Including the structure-oriented space-varying median filter into an inversion framework

The blending process can be summarized as the following equation:

$\displaystyle \mathbf{d}=\Gamma\mathbf{m},$ (7)

where $\mathbf{d}$ is the blended data, $\Gamma$ is the blending operator, and $\mathbf{m}$ is the unblended data. The formulation of $\Gamma$ has been introduced in Mahdad (2012) in detail. When considered in time domain, $\Gamma$ corresponds to blending different receiver signals into one channel according to the shot schedules of different shots. Deblending amounts to inverting equation 7 and recovering $\mathbf{m}$ from $\mathbf{d}$.

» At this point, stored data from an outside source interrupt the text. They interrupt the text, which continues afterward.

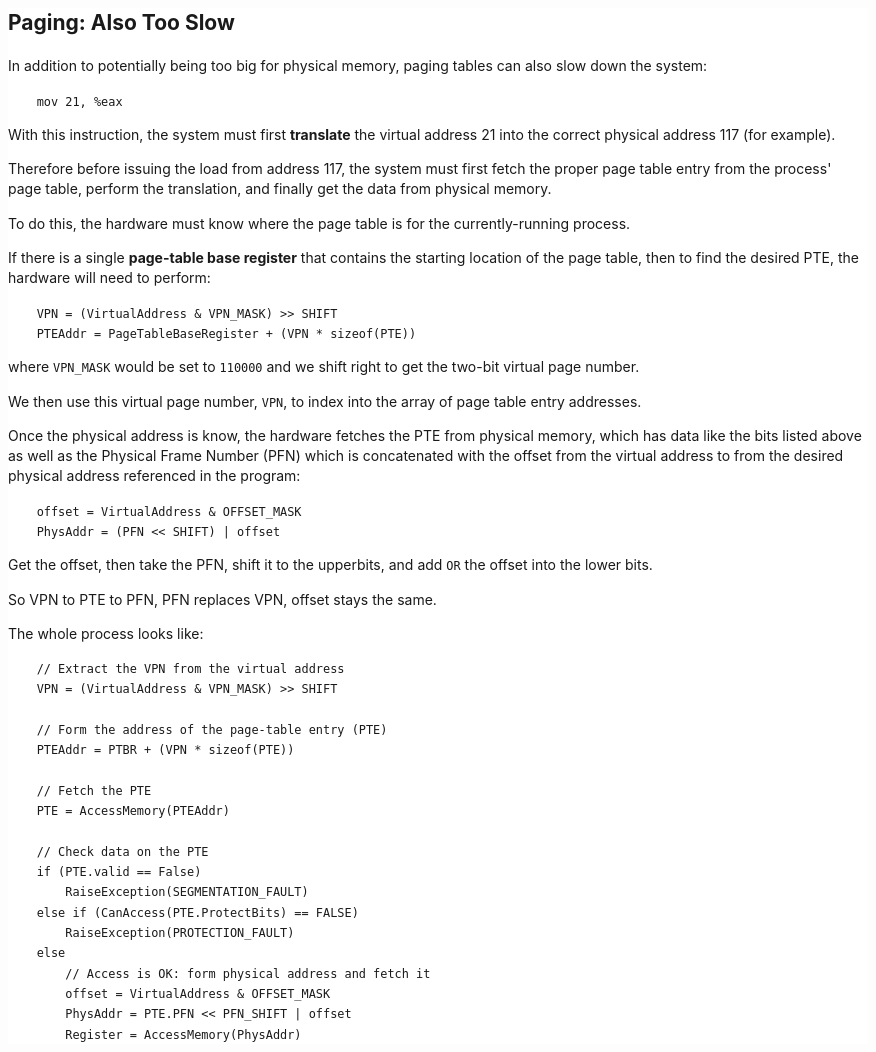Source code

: ## Paging: Also Too Slow
In addition to potentially being too big for physical memory, paging tables can also slow down the system:

		mov 21, %eax

With this instruction, the system must first **translate** the virtual address 21 into the correct physical address 117 (for example).

Therefore before issuing the load from address 117, the system must first fetch the proper page table entry from the process' page table, perform the translation, and finally get the data from physical memory.

To do this, the hardware must know where the page table is for the currently-running process.

If there is a single **page-table base register** that contains the starting location of the page table, then to find the desired PTE, the hardware will need to perform:

		VPN = (VirtualAddress & VPN_MASK) >> SHIFT
		PTEAddr = PageTableBaseRegister + (VPN * sizeof(PTE))

where `VPN_MASK` would be set to `110000` and we shift right to get the two-bit virtual page number.

We then use this virtual page number, `VPN`, to index into the array of page table entry addresses.

Once the physical address is know, the hardware fetches the PTE from physical memory, which has data like the bits listed above as well as the Physical Frame Number (PFN) which is concatenated with the offset from the virtual address to from the desired physical address referenced in the program:

		offset = VirtualAddress & OFFSET_MASK
		PhysAddr = (PFN << SHIFT) | offset

Get the offset, then take the PFN, shift it to the upperbits, and add `OR` the offset into the lower bits.

So VPN to PTE to PFN, PFN replaces VPN, offset stays the same.

The whole process looks like:

		// Extract the VPN from the virtual address
		VPN = (VirtualAddress & VPN_MASK) >> SHIFT
	
		// Form the address of the page-table entry (PTE)
		PTEAddr = PTBR + (VPN * sizeof(PTE))
		
		// Fetch the PTE
		PTE = AccessMemory(PTEAddr)

		// Check data on the PTE
		if (PTE.valid == False)
			RaiseException(SEGMENTATION_FAULT)
		else if (CanAccess(PTE.ProtectBits) == FALSE)
			RaiseException(PROTECTION_FAULT)
		else
			// Access is OK: form physical address and fetch it
			offset = VirtualAddress & OFFSET_MASK
			PhysAddr = PTE.PFN << PFN_SHIFT | offset
			Register = AccessMemory(PhysAddr)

Because of the ill-posed property of this problem, all inversion methods require some constraints. Chen et al. (2014) proposed a general iterative deblending framework via shaping regularization Fomel (2007a). The iterative deblending is expressed as:

$\displaystyle \mathbf{m}_{n+1} = \mathbf{C}[\mathbf{m}_n+\mathbf{B}[\mathbf{d}-\Gamma\mathbf{m}_n]],$ (8)

where $\mathbf{C}$ is the shaping operator, which provides some constraints on the model, and $\mathbf{B}$ is the backward operator, which approximates the inverse of $\Gamma$. The shaping regularization framework offers us much freedom in constraining an under-determined problem by allowing different types of constraints. In this paper, the backward operator is simply chosen as $\lambda\Gamma^*$, where $\lambda$ is a scale coefficient closely related with the blending fold, and $\Gamma^*$ stands for the adjoint operator of $\Gamma$ (or the pseudo-deblending operator). For example, $\lambda$ can be optimally chosen as $1/2$ in a two-source dithering configuration (Chen et al., 2014; Mahdad, 2012).

Given a sparsity or rank constraint based shaping operator, we are proposing the hybrid shaping operator, which is constructed by cascading the structure-oriented space-varying median filter and the rank constraint based shaping operators. During the iterations, we need to vary the filter length $L$ with each iteration, e.g., starting from a relatively large $L$ and decreasing it to 1. It is worth noting that the median filter based methods can only be effective in filtering but not effective in inversion if not combined with other constraints. It is because the median filter is very powerful in rejecting impulsive noise but is not convenient to control for signal preservation.